Following up on our first post on DB's Shariah Compliant Swap, we continue our discussion with details of the transaction, which apparently has been used by DIB to offer principal protected investments in some GSAM hedge fund (with GSAM it is a very lucky thing that the principal was protected!) (see article here). This has resulted in some sort of backlash (please see article here).

Although DB's is just one of the many platforms being developed for the rapid issuance of new structured product, the question is whether DB's method (and perhaps some of the others) may be a step too far?

The Structure
A total return swap (the performance of a Shariah compliant asset A swapped for the performance of a non-Shariah compliant asset B) can be split into two outperformance options.
  • Party A (doing the investment in asset X - a shariah-compliant SICAV/Mutual fund) writes an outperformance option, giving the outperformance of asset X compared to asset Y to Party B - the primary DB entity
  • Party B writes an outperformance option giving the outperformance of asset Y compared to asset X to Party A
then this combination is the same economic result as a total return swap.

#### [Data provided]
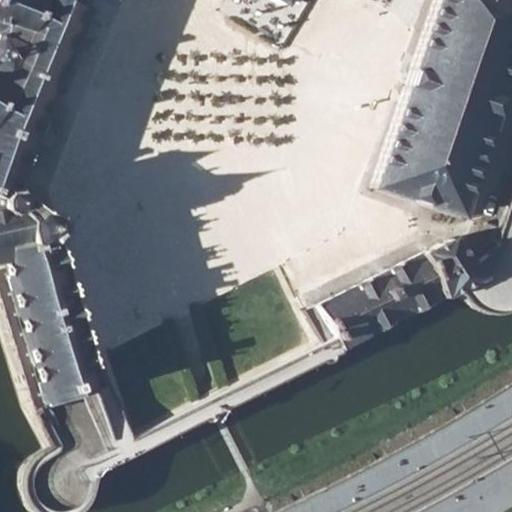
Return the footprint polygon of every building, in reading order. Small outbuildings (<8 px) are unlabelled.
[(64,67),(60,65),(55,63),(72,22),(76,12),(77,8),(57,0),(0,0),(0,195),(2,197),(44,91),(49,93),(53,95),(59,81),(64,67)] [(400,82),(365,192),(452,220),(511,31),(511,0),(426,0),(416,30),(400,82)] [(511,235),(511,234),(511,161),(490,232),(486,245),(492,247),(495,248),(511,235)] [(7,201),(2,197),(0,195),(0,342),(21,411),(38,406),(87,391),(78,361),(77,357),(65,317),(55,282),(42,239),(45,238),(46,236),(43,236),(41,220),(38,221),(33,220),(29,218),(28,214),(25,215),(26,218),(21,220),(16,218),(13,206),(7,201)] [(492,247),(491,252),(465,270),(473,280),(461,285),(458,287),(462,295),(468,302),(475,307),(483,310),(493,311),(502,310),(509,307),(511,305),(511,234),(511,235),(495,248),(492,247)] [(461,285),(473,280),(465,270),(443,243),(422,253),(414,257),(433,299),(458,287),(461,285)] [(325,339),(328,345),(330,351),(341,345),(433,299),(414,257),(382,273),(311,308),(307,310),(302,312),(315,340),(316,344),(325,339)] [(328,345),(325,339),(316,344),(312,346),(208,397),(122,440),(127,455),(215,410),(320,356),(330,351),(328,345)] [(91,473),(127,455),(122,440),(121,437),(120,434),(111,402),(106,385),(97,355),(87,358),(78,361),(87,391),(38,406),(21,411),(40,452),(28,458),(22,465),(18,472),(15,488),(17,499),(21,506),(23,509),(27,511),(72,511),(76,509),(82,501),(85,494),(91,473)]
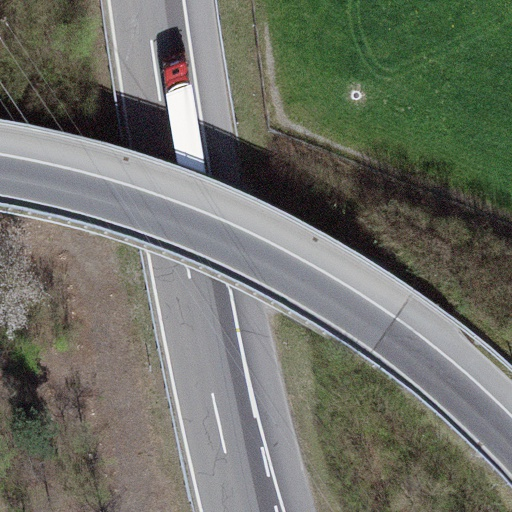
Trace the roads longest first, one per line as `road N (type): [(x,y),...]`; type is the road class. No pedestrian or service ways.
road 1 (motorway): [(511,442),(384,333),(263,261),(160,216),(0,173)]
road 2 (motorway): [(240,511),(144,0)]
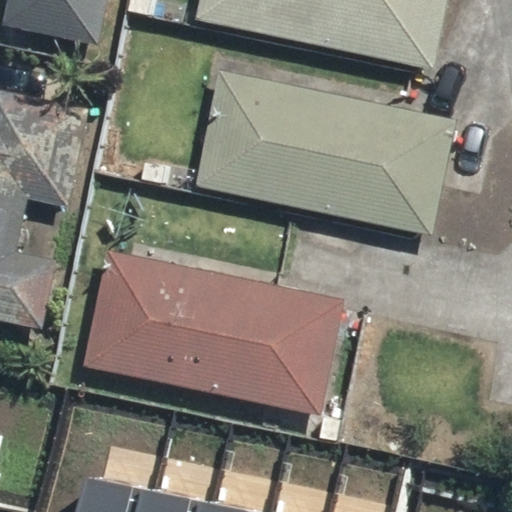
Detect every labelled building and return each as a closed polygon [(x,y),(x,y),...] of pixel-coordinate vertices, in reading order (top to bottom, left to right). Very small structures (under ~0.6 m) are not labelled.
[(105,51),(115,0),(12,0),(6,31),(105,51)] [(453,0),(206,0),(201,26),(438,74),(453,0)] [(462,123),(225,75),(201,193),(438,241),(462,123)] [(0,325),(47,335),(62,266),(22,258),(33,205),(73,213),(94,117),(0,96),(0,325)] [(347,304),(113,255),(88,372),(323,421),(347,304)] [(0,481),(9,442),(0,439),(0,481)] [(101,511),(162,511),(167,493),(108,481),(101,511)] [(162,511),(223,511),(225,504),(167,493),(162,511)]
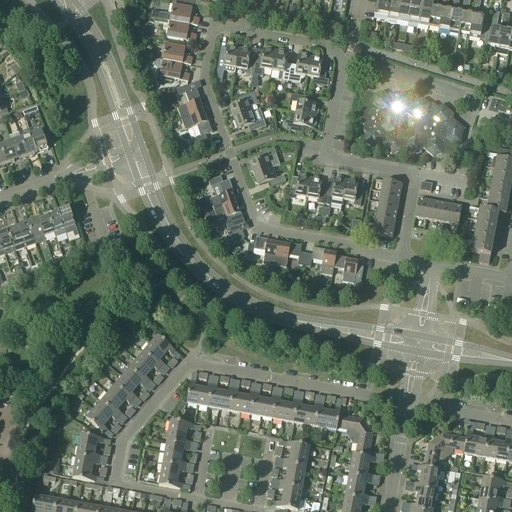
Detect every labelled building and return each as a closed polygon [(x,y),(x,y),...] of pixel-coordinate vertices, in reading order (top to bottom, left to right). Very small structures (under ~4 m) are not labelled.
[(377,0),(375,15),(388,18),(392,0),(391,0),(377,0)] [(391,0),(392,0),(388,18),(388,22),(398,24),(402,1),(397,0),(396,0),(391,0)] [(401,0),(402,1),(398,24),(408,25),(412,3),(412,0),(411,0),(410,0),(401,0)] [(417,0),(410,0),(411,0),(412,0),(412,3),(408,25),(418,27),(422,5),(418,4),(418,1),(417,1),(417,0)] [(429,3),(427,3),(427,0),(421,0),(421,2),(423,2),(422,5),(418,27),(428,29),(428,28),(429,28),(433,7),(432,7),(428,6),(429,3)] [(438,8),(438,3),(433,2),(432,7),(433,7),(429,28),(439,30),(443,12),(442,12),(438,11),(438,8)] [(449,10),(448,10),(448,5),(443,4),(442,9),(443,9),(442,12),(443,12),(439,30),(439,34),(449,36),(450,32),(453,14),(452,14),(448,13),(449,10)] [(192,9),(172,6),(169,23),(189,26),(197,28),(199,20),(190,19),(192,9)] [(459,40),(460,34),(463,16),(459,15),(459,12),(458,12),(459,7),(453,6),(452,11),(453,11),(452,14),(453,14),(450,32),(449,36),(449,38),(459,40)] [(469,14),(468,14),(469,9),(463,8),(463,13),(463,16),(460,34),(470,36),(474,18),(473,17),(468,17),(469,14)] [(473,15),(474,15),(473,17),(474,18),(470,36),(470,39),(484,42),(487,26),(489,18),(478,16),(479,10),(474,9),(473,15)] [(487,26),(484,42),(483,48),(488,48),(487,54),(498,56),(499,51),(502,32),(497,31),(498,29),(497,28),(498,24),(492,22),(491,27),(487,26)] [(508,58),(509,53),(511,38),(511,33),(508,33),(508,31),(507,30),(509,24),(503,22),(502,24),(501,29),(502,29),(502,32),(499,51),(498,56),(508,58)] [(187,35),(189,26),(169,23),(166,39),(194,44),(196,37),(187,35)] [(185,48),(165,45),(162,62),(182,66),(190,67),(192,59),(183,58),(185,48)] [(216,76),(223,77),(224,72),(234,74),(235,70),(239,50),(227,48),(226,57),(219,56),(216,76)] [(252,77),(255,62),(255,60),(249,59),(250,52),(249,52),(247,50),(243,49),(241,51),(239,50),(235,70),(243,71),(242,73),(245,75),(246,75),(252,77)] [(263,78),(264,71),(271,72),(275,52),(273,52),(271,50),(267,49),(265,51),(263,50),(261,61),(255,60),(255,62),(252,77),(263,78)] [(284,68),(287,54),(285,54),(283,52),(279,51),(277,53),(275,52),(271,72),(283,74),(281,82),(288,83),(290,69),(284,68)] [(300,81),(305,78),(307,78),(311,59),(308,58),(307,56),(303,55),(300,57),(299,57),(296,70),(290,69),(288,83),(300,85),(300,81)] [(313,79),(312,87),(323,89),(326,75),(320,74),(322,61),(320,60),(319,58),(315,58),(313,59),(311,59),(307,78),(313,79)] [(180,74),(182,66),(162,62),(162,63),(158,62),(158,63),(157,64),(157,65),(157,66),(156,67),(156,68),(156,69),(157,70),(161,71),(159,81),(172,83),(172,81),(187,84),(189,76),(180,74)] [(10,69),(12,72),(16,77),(22,72),(16,65),(10,69)] [(18,95),(25,92),(21,83),(14,86),(18,95)] [(200,102),(196,91),(190,93),(188,87),(176,92),(178,98),(185,95),(189,106),(177,110),(181,121),(203,113),(199,103),(200,102)] [(252,114),(250,108),(258,105),(253,94),(240,99),(242,105),(229,109),(230,111),(229,113),(230,117),(233,118),(234,121),(252,114)] [(362,114),(360,125),(364,128),(363,133),(366,135),(364,144),(372,151),(381,147),(381,146),(385,147),(384,150),(392,157),(401,153),(402,150),(405,151),(405,152),(412,158),(422,155),(422,151),(425,152),(425,153),(433,159),(447,154),(448,150),(453,148),(461,145),(463,131),(459,127),(453,121),(453,117),(442,107),(433,110),(433,113),(429,112),(430,108),(423,101),(413,104),(413,105),(410,105),(410,102),(403,95),(393,98),(392,103),(389,102),(390,100),(382,94),(373,97),(371,106),(368,108),(367,112),(362,114)] [(290,103),(297,104),(295,115),(315,119),(316,116),(318,115),(318,111),(317,109),(317,107),(304,105),(305,98),(303,98),(291,96),(290,103)] [(220,98),(219,98),(222,105),(222,104),(228,102),(227,99),(222,97),(220,98)] [(36,109),(23,113),(24,118),(38,113),(36,109)] [(260,111),(252,114),(234,121),(237,132),(250,127),(252,133),(266,128),(263,122),(260,111)] [(212,134),(208,123),(207,123),(203,113),(181,121),(185,132),(197,128),(201,138),(193,141),(195,147),(207,142),(205,137),(212,134)] [(284,128),(287,132),(299,134),(300,128),(313,130),(313,129),(316,127),(316,123),(315,121),(315,119),(295,115),(294,120),(294,121),(288,120),(285,123),(284,128)] [(48,152),(41,133),(31,136),(37,153),(39,152),(40,154),(48,152)] [(21,140),(27,159),(35,156),(34,154),(37,153),(31,136),(21,140)] [(10,143),(16,160),(19,159),(20,162),(27,159),(21,140),(10,143)] [(0,147),(7,166),(14,163),(14,161),(16,160),(10,143),(0,147)] [(280,167),(277,161),(273,150),(260,155),(262,161),(249,165),(250,167),(249,169),(250,173),(253,174),(253,176),(272,170),(280,167)] [(487,155),(486,160),(496,161),(494,170),(511,173),(511,162),(507,161),(509,153),(498,151),(497,156),(487,155)] [(286,184),(283,177),(276,180),(272,170),(253,176),(254,178),(253,181),(254,184),(257,186),(257,187),(270,183),(272,189),(286,184)] [(511,180),(511,173),(494,170),(493,181),(511,184),(511,180)] [(291,186),(288,200),(295,201),(295,198),(307,200),(310,180),(308,180),(306,177),(302,177),(300,178),(298,178),(297,187),(291,186)] [(208,183),(210,189),(212,188),(216,199),(209,201),(213,212),(235,204),(232,194),(233,193),(229,182),(222,184),(220,178),(212,181),(208,183)] [(339,179),(337,180),(335,180),(332,193),(326,192),(324,206),(330,207),(331,206),(342,208),(343,202),(346,182),(344,182),(343,180),(339,179)] [(310,180),(307,200),(318,202),(317,205),(324,206),(326,192),(320,191),(322,182),(310,180)] [(343,202),(354,204),(353,207),(354,207),(360,208),(363,194),(356,193),(358,184),(356,184),(355,182),(351,181),(349,182),(346,182),(343,202)] [(511,184),(493,181),(491,191),(509,195),(511,184)] [(402,186),(383,183),(381,194),(400,197),(402,186)] [(432,186),(421,184),(420,192),(431,194),(432,186)] [(509,195),(491,191),(489,202),(507,206),(509,195)] [(400,197),(381,194),(379,204),(398,208),(400,197)] [(418,201),(415,220),(426,222),(429,203),(418,201)] [(498,215),(505,217),(507,206),(489,202),(487,213),(498,215)] [(429,203),(426,222),(437,224),(440,205),(429,203)] [(240,234),(238,228),(244,225),(240,214),(239,215),(235,204),(213,212),(217,223),(229,219),(233,229),(226,232),(228,238),(240,234)] [(377,215),(396,218),(398,208),(379,204),(377,215)] [(440,205),(437,224),(447,226),(451,207),(440,205)] [(458,228),(462,209),(451,207),(447,226),(458,228)] [(60,211),(61,213),(58,214),(64,231),(66,235),(73,233),(74,238),(78,236),(68,208),(60,211)] [(487,213),(479,211),(477,222),(496,226),(497,223),(498,215),(487,213)] [(58,214),(56,215),(55,213),(47,215),(54,234),(56,239),(66,235),(64,231),(58,214)] [(215,221),(213,213),(204,216),(207,224),(215,221)] [(38,221),(44,238),(54,234),(47,215),(40,218),(41,220),(38,221)] [(375,225),(394,229),(396,218),(377,215),(375,225)] [(46,243),(44,238),(38,221),(35,222),(35,220),(27,222),(35,246),(46,243)] [(23,245),(25,250),(35,246),(27,222),(20,225),(20,227),(18,228),(23,245)] [(361,224),(353,222),(351,231),(351,233),(359,234),(361,224)] [(503,224),(497,223),(496,226),(477,222),(475,233),(494,237),(496,228),(502,230),(503,224)] [(373,237),(392,240),(394,229),(375,225),(373,237)] [(23,245),(18,228),(15,229),(14,227),(6,230),(13,249),(15,254),(25,250),(23,245)] [(15,254),(13,249),(6,230),(0,232),(0,244),(3,252),(5,257),(15,254)] [(494,237),(475,233),(474,244),(492,247),(493,244),(494,237)] [(243,236),(235,239),(238,246),(245,239),(243,236)] [(252,259),(253,256),(264,258),(263,266),(268,267),(267,274),(273,276),(274,268),(278,245),(267,243),(268,242),(256,239),(255,246),(248,245),(246,258),(252,259)] [(492,250),(499,251),(499,246),(493,244),(492,247),(474,244),(472,255),(480,256),(478,264),(489,266),(492,250)] [(304,268),(306,256),(300,255),(301,248),(289,245),(289,247),(278,245),(274,268),(286,270),(288,257),(299,259),(298,267),(304,268)] [(322,264),(320,276),(332,278),(334,270),(333,270),(336,258),(336,255),(325,253),(325,252),(313,250),(312,257),(306,256),(304,268),(310,269),(311,262),(322,264)] [(344,272),(342,284),(354,286),(353,292),(362,293),(363,285),(360,284),(363,269),(357,268),(358,263),(347,261),(347,260),(336,258),(333,270),(334,270),(344,272)] [(169,306),(178,314),(182,311),(173,302),(169,306)] [(150,346),(163,358),(167,353),(171,356),(174,352),(157,338),(150,346)] [(143,355),(160,369),(163,366),(159,362),(163,358),(150,346),(143,355)] [(136,363),(149,374),(153,370),(157,373),(160,369),(143,355),(136,363)] [(129,371),(146,386),(149,382),(145,379),(149,374),(136,363),(129,371)] [(122,379),(135,391),(139,386),(143,389),(146,386),(129,371),(122,379)] [(135,391),(122,379),(115,387),(132,402),(135,398),(131,395),(135,391)] [(190,383),(186,405),(197,407),(201,390),(195,389),(195,384),(190,383)] [(132,402),(115,387),(108,396),(121,407),(125,403),(129,406),(132,402)] [(208,409),(212,387),(207,387),(206,391),(201,390),(197,407),(208,409)] [(212,387),(208,409),(219,411),(222,394),(216,393),(217,388),(212,387)] [(229,413),(233,391),(229,390),(228,395),(222,394),(219,411),(229,413)] [(233,391),(229,413),(240,415),(243,398),(237,397),(238,392),(233,391)] [(250,417),(254,395),(250,394),(249,399),(243,398),(240,415),(250,417)] [(254,395),(250,417),(261,419),(264,402),(258,401),(259,396),(254,395)] [(121,407),(108,396),(101,404),(118,418),(121,415),(117,412),(121,407)] [(272,421),(276,399),(271,398),(270,403),(264,402),(261,419),(272,421)] [(276,399),(272,421),(283,423),(286,406),(280,405),(281,400),(276,399)] [(293,425),(297,403),(293,402),(292,407),(286,406),(283,423),(293,425)] [(297,403),(293,425),(304,427),(307,410),(301,409),(302,404),(297,403)] [(94,412),(107,423),(111,419),(115,422),(118,418),(101,404),(94,412)] [(314,429),(319,407),(314,406),(313,411),(307,410),(304,427),(314,429)] [(319,407),(314,429),(325,431),(328,414),(322,413),(323,408),(319,407)] [(336,433),(337,430),(339,417),(340,411),(335,410),(334,415),(328,414),(325,431),(336,433)] [(86,421),(103,435),(107,431),(103,428),(107,423),(94,412),(86,421)] [(347,432),(346,436),(350,441),(368,429),(363,422),(339,417),(337,430),(347,432)] [(192,427),(170,423),(168,434),(186,437),(187,431),(191,432),(192,427)] [(368,429),(350,441),(353,446),(357,447),(355,457),(368,459),(372,435),(368,429)] [(186,437),(168,434),(166,445),(188,449),(189,444),(185,443),(186,437)] [(467,434),(466,441),(464,454),(463,456),(474,458),(477,441),(471,440),(472,435),(467,434)] [(435,441),(448,459),(453,456),(453,452),(464,454),(466,441),(442,436),(435,441)] [(78,448),(95,451),(96,445),(101,446),(102,441),(80,437),(78,448)] [(485,460),(489,438),(484,437),(483,442),(477,441),(474,458),(485,460)] [(495,462),(499,445),(493,444),(494,439),(489,438),(485,460),(495,462)] [(448,459),(435,441),(429,446),(424,469),(437,472),(438,461),(442,462),(448,459)] [(506,464),(510,442),(505,441),(505,446),(499,445),(495,462),(506,464)] [(287,444),(286,450),(291,450),(290,456),(307,459),(309,448),(287,444)] [(164,455),(182,459),(183,453),(188,453),(188,449),(166,445),(164,455)] [(76,459),(98,463),(99,458),(94,457),(95,451),(78,448),(76,459)] [(182,459),(164,455),(163,466),(185,470),(185,465),(181,464),(182,459)] [(283,466),(305,470),(307,459),(290,456),(289,462),(284,461),(283,466)] [(374,460),(368,459),(355,457),(353,456),(351,467),(368,471),(369,465),(373,466),(374,460)] [(74,469),(92,472),(93,466),(97,467),(98,463),(76,459),(74,469)] [(161,477),(178,480),(179,474),(184,475),(185,470),(163,466),(161,477)] [(305,470),(283,466),(283,471),(287,472),(286,478),(304,481),(305,470)] [(349,478),(370,482),(371,477),(367,476),(368,471),(351,467),(349,478)] [(424,469),(418,468),(417,473),(421,474),(420,480),(437,483),(439,472),(437,472),(424,469)] [(94,484),(95,479),(90,478),(92,472),(74,469),(72,480),(94,484)] [(159,488),(181,492),(182,486),(177,486),(178,480),(161,477),(159,488)] [(280,487),(302,491),(304,481),(286,478),(285,484),(280,483),(280,487)] [(370,482),(349,478),(347,489),(364,492),(365,486),(370,487),(370,482)] [(414,490),(435,494),(437,483),(420,480),(419,486),(415,485),(414,490)] [(504,489),(505,484),(483,480),(481,491),(498,494),(499,488),(504,489)] [(302,491),(280,487),(279,492),(283,493),(282,499),(300,502),(300,500),(302,491)] [(367,500),(367,499),(363,498),(364,492),(347,489),(345,499),(367,503),(367,500)] [(418,496),(417,500),(416,501),(434,505),(434,500),(435,494),(414,490),(413,495),(418,496)] [(498,500),(497,500),(498,494),(481,491),(479,500),(479,502),(501,506),(502,501),(498,500)] [(35,498),(34,500),(32,511),(43,511),(46,500),(35,498)] [(281,505),(277,504),(276,509),(288,511),(291,511),(297,511),(300,502),(282,499),(282,500),(281,505)] [(367,503),(345,499),(345,500),(343,510),(354,511),(360,511),(361,507),(366,508),(367,503)] [(54,511),(56,502),(49,500),(46,500),(43,511),(54,511)] [(410,511),(413,511),(432,511),(434,505),(416,501),(415,507),(411,507),(410,511)] [(56,502),(54,511),(65,511),(67,504),(56,502)] [(501,506),(479,502),(476,511),(494,511),(495,510),(500,511),(501,506)]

#### [Stated goal 1]
Summarize the passage on DB's Shariah Compliant Swap in two sentences.
#### [Stated goal 2]
From the rows, copy out everything from the line containing "Trace the roads" down to the line containing "road 2 (motorway): [(240,511),(144,0)]", including both of those lines.

#### [Written reply 1]
The post follows up on DB's Shariah Compliant Swap, which DIB has apparently used to offer principal protected investments in a GSAM hedge fund, a use that has drawn some backlash. It explains that a total return swap, which exchanges the performance of a Shariah compliant asset for that of a non-Shariah compliant asset, can be split into two outperformance options that the parties write to each other, and that this combination gives the same economic result as the swap.

#### [Written reply 2]
Trace the roads longest first, one per line as `road N (type): [(x,y),...]`; type is the road class. No pedestrian or service ways.
road 1 (motorway): [(511,442),(384,333),(263,261),(160,216),(0,173)]
road 2 (motorway): [(240,511),(144,0)]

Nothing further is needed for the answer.